Write out all entries word for word.

## Data records
================================

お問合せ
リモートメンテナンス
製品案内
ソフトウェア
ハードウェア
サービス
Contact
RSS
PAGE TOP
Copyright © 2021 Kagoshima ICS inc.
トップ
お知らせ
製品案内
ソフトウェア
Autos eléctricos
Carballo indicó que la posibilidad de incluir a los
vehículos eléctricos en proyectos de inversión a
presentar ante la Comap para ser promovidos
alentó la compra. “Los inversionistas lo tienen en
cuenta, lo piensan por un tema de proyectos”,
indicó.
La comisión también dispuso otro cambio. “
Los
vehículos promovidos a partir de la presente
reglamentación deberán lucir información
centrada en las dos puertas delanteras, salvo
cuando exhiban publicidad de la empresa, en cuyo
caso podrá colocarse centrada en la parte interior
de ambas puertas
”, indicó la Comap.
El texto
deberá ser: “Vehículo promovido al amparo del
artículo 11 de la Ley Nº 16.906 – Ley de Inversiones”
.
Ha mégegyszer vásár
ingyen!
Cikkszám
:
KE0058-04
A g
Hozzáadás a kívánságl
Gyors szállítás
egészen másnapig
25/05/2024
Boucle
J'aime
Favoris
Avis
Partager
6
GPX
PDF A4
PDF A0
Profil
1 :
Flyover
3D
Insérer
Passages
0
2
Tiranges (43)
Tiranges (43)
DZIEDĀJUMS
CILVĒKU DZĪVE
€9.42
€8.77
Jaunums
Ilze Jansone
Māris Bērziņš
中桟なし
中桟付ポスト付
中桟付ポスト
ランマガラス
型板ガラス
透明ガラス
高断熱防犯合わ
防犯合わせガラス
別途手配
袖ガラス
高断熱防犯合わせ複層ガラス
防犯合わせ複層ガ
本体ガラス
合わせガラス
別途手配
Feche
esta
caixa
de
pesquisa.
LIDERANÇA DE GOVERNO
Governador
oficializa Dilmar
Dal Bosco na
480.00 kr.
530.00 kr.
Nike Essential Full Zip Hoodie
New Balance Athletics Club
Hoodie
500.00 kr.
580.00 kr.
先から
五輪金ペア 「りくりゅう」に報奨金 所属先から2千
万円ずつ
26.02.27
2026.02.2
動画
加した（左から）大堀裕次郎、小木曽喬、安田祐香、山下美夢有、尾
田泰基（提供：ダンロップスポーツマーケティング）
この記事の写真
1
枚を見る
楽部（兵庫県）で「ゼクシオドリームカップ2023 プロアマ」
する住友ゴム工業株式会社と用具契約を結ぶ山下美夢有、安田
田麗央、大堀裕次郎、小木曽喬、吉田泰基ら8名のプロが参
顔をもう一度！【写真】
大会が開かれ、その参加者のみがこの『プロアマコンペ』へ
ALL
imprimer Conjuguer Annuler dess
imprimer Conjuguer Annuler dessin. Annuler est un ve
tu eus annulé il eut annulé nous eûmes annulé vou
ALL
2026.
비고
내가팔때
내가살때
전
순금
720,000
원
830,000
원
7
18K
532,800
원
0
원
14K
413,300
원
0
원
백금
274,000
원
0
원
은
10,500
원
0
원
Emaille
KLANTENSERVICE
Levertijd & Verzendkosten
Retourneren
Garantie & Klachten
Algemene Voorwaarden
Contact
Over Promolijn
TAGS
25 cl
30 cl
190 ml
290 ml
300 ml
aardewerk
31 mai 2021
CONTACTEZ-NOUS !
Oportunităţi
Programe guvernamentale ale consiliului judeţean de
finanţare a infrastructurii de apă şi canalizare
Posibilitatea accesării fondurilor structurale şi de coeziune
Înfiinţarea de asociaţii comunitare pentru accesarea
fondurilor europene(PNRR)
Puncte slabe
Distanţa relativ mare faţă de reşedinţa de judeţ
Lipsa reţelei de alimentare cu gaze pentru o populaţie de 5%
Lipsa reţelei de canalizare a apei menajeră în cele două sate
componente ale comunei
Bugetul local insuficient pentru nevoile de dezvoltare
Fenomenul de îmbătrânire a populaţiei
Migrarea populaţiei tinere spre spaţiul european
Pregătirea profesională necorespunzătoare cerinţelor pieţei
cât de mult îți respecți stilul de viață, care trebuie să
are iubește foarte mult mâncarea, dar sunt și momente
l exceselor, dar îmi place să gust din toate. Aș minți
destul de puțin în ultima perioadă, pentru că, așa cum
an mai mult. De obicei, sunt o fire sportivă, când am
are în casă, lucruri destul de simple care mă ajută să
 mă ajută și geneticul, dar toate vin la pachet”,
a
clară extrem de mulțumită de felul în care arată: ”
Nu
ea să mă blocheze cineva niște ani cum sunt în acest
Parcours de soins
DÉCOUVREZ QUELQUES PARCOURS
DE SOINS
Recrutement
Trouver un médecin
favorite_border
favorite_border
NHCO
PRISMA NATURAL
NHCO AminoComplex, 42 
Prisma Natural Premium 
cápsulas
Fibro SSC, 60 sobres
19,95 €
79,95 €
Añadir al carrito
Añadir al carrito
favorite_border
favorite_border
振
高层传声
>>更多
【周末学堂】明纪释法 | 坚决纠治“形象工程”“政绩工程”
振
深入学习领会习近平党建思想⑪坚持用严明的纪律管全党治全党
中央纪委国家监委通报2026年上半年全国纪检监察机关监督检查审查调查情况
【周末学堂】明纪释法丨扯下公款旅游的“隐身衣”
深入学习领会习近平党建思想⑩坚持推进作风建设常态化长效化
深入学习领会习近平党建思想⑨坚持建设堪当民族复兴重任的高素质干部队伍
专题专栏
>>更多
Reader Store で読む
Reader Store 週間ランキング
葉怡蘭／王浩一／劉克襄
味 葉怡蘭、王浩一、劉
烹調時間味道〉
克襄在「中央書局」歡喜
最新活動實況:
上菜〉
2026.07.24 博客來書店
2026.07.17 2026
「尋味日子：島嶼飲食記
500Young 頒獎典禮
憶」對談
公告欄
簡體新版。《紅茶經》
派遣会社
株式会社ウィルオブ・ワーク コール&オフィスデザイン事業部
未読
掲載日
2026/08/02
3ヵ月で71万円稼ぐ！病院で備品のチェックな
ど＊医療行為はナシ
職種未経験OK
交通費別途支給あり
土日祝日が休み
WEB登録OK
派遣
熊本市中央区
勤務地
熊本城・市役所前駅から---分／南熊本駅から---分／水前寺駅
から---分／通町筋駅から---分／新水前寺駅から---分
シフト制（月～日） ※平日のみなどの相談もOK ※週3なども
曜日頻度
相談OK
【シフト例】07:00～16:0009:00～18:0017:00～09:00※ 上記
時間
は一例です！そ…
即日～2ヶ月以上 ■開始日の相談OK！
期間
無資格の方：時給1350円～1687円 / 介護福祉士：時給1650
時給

================================

## EXERCISE ANSWER
お問合せ
リモートメンテナンス
製品案内
ソフトウェア
ハードウェア
サービス
Contact
RSS
PAGE TOP
Copyright © 2021 Kagoshima ICS inc.
トップ
お知らせ
製品案内
ソフトウェア
Autos eléctricos
Carballo indicó que la posibilidad de incluir a los
vehículos eléctricos en proyectos de inversión a
presentar ante la Comap para ser promovidos
alentó la compra. “Los inversionistas lo tienen en
cuenta, lo piensan por un tema de proyectos”,
indicó.
La comisión también dispuso otro cambio. “
Los
vehículos promovidos a partir de la presente
reglamentación deberán lucir información
centrada en las dos puertas delanteras, salvo
cuando exhiban publicidad de la empresa, en cuyo
caso podrá colocarse centrada en la parte interior
de ambas puertas
”, indicó la Comap.
El texto
deberá ser: “Vehículo promovido al amparo del
artículo 11 de la Ley Nº 16.906 – Ley de Inversiones”
.
Ha mégegyszer vásár
ingyen!
Cikkszám
:
KE0058-04
A g
Hozzáadás a kívánságl
Gyors szállítás
egészen másnapig
25/05/2024
Boucle
J'aime
Favoris
Avis
Partager
6
GPX
PDF A4
PDF A0
Profil
1 :
Flyover
3D
Insérer
Passages
0
2
Tiranges (43)
Tiranges (43)
DZIEDĀJUMS
CILVĒKU DZĪVE
€9.42
€8.77
Jaunums
Ilze Jansone
Māris Bērziņš
中桟なし
中桟付ポスト付
中桟付ポスト
ランマガラス
型板ガラス
透明ガラス
高断熱防犯合わ
防犯合わせガラス
別途手配
袖ガラス
高断熱防犯合わせ複層ガラス
防犯合わせ複層ガ
本体ガラス
合わせガラス
別途手配
Feche
esta
caixa
de
pesquisa.
LIDERANÇA DE GOVERNO
Governador
oficializa Dilmar
Dal Bosco na
480.00 kr.
530.00 kr.
Nike Essential Full Zip Hoodie
New Balance Athletics Club
Hoodie
500.00 kr.
580.00 kr.
先から
五輪金ペア 「りくりゅう」に報奨金 所属先から2千
万円ずつ
26.02.27
2026.02.2
動画
加した（左から）大堀裕次郎、小木曽喬、安田祐香、山下美夢有、尾
田泰基（提供：ダンロップスポーツマーケティング）
この記事の写真
1
枚を見る
楽部（兵庫県）で「ゼクシオドリームカップ2023 プロアマ」
する住友ゴム工業株式会社と用具契約を結ぶ山下美夢有、安田
田麗央、大堀裕次郎、小木曽喬、吉田泰基ら8名のプロが参
顔をもう一度！【写真】
大会が開かれ、その参加者のみがこの『プロアマコンペ』へ
ALL
imprimer Conjuguer Annuler dess
imprimer Conjuguer Annuler dessin. Annuler est un ve
tu eus annulé il eut annulé nous eûmes annulé vou
ALL
2026.
비고
내가팔때
내가살때
전
순금
720,000
원
830,000
원
7
18K
532,800
원
0
원
14K
413,300
원
0
원
백금
274,000
원
0
원
은
10,500
원
0
원
Emaille
KLANTENSERVICE
Levertijd & Verzendkosten
Retourneren
Garantie & Klachten
Algemene Voorwaarden
Contact
Over Promolijn
TAGS
25 cl
30 cl
190 ml
290 ml
300 ml
aardewerk
31 mai 2021
CONTACTEZ-NOUS !
Oportunităţi
Programe guvernamentale ale consiliului judeţean de
finanţare a infrastructurii de apă şi canalizare
Posibilitatea accesării fondurilor structurale şi de coeziune
Înfiinţarea de asociaţii comunitare pentru accesarea
fondurilor europene(PNRR)
Puncte slabe
Distanţa relativ mare faţă de reşedinţa de judeţ
Lipsa reţelei de alimentare cu gaze pentru o populaţie de 5%
Lipsa reţelei de canalizare a apei menajeră în cele două sate
componente ale comunei
Bugetul local insuficient pentru nevoile de dezvoltare
Fenomenul de îmbătrânire a populaţiei
Migrarea populaţiei tinere spre spaţiul european
Pregătirea profesională necorespunzătoare cerinţelor pieţei
cât de mult îți respecți stilul de viață, care trebuie să
are iubește foarte mult mâncarea, dar sunt și momente
l exceselor, dar îmi place să gust din toate. Aș minți
destul de puțin în ultima perioadă, pentru că, așa cum
an mai mult. De obicei, sunt o fire sportivă, când am
are în casă, lucruri destul de simple care mă ajută să
 mă ajută și geneticul, dar toate vin la pachet”,
a
clară extrem de mulțumită de felul în care arată: ”
Nu
ea să mă blocheze cineva niște ani cum sunt în acest
Parcours de soins
DÉCOUVREZ QUELQUES PARCOURS
DE SOINS
Recrutement
Trouver un médecin
favorite_border
favorite_border
NHCO
PRISMA NATURAL
NHCO AminoComplex, 42 
Prisma Natural Premium 
cápsulas
Fibro SSC, 60 sobres
19,95 €
79,95 €
Añadir al carrito
Añadir al carrito
favorite_border
favorite_border
振
高层传声
>>更多
【周末学堂】明纪释法 | 坚决纠治“形象工程”“政绩工程”
振
深入学习领会习近平党建思想⑪坚持用严明的纪律管全党治全党
中央纪委国家监委通报2026年上半年全国纪检监察机关监督检查审查调查情况
【周末学堂】明纪释法丨扯下公款旅游的“隐身衣”
深入学习领会习近平党建思想⑩坚持推进作风建设常态化长效化
深入学习领会习近平党建思想⑨坚持建设堪当民族复兴重任的高素质干部队伍
专题专栏
>>更多
Reader Store で読む
Reader Store 週間ランキング
葉怡蘭／王浩一／劉克襄
味 葉怡蘭、王浩一、劉
烹調時間味道〉
克襄在「中央書局」歡喜
最新活動實況:
上菜〉
2026.07.24 博客來書店
2026.07.17 2026
「尋味日子：島嶼飲食記
500Young 頒獎典禮
憶」對談
公告欄
簡體新版。《紅茶經》
派遣会社
株式会社ウィルオブ・ワーク コール&オフィスデザイン事業部
未読
掲載日
2026/08/02
3ヵ月で71万円稼ぐ！病院で備品のチェックな
ど＊医療行為はナシ
職種未経験OK
交通費別途支給あり
土日祝日が休み
WEB登録OK
派遣
熊本市中央区
勤務地
熊本城・市役所前駅から---分／南熊本駅から---分／水前寺駅
から---分／通町筋駅から---分／新水前寺駅から---分
シフト制（月～日） ※平日のみなどの相談もOK ※週3なども
曜日頻度
相談OK
【シフト例】07:00～16:0009:00～18:0017:00～09:00※ 上記
時間
は一例です！そ…
即日～2ヶ月以上 ■開始日の相談OK！
期間
無資格の方：時給1350円～1687円 / 介護福祉士：時給1650
時給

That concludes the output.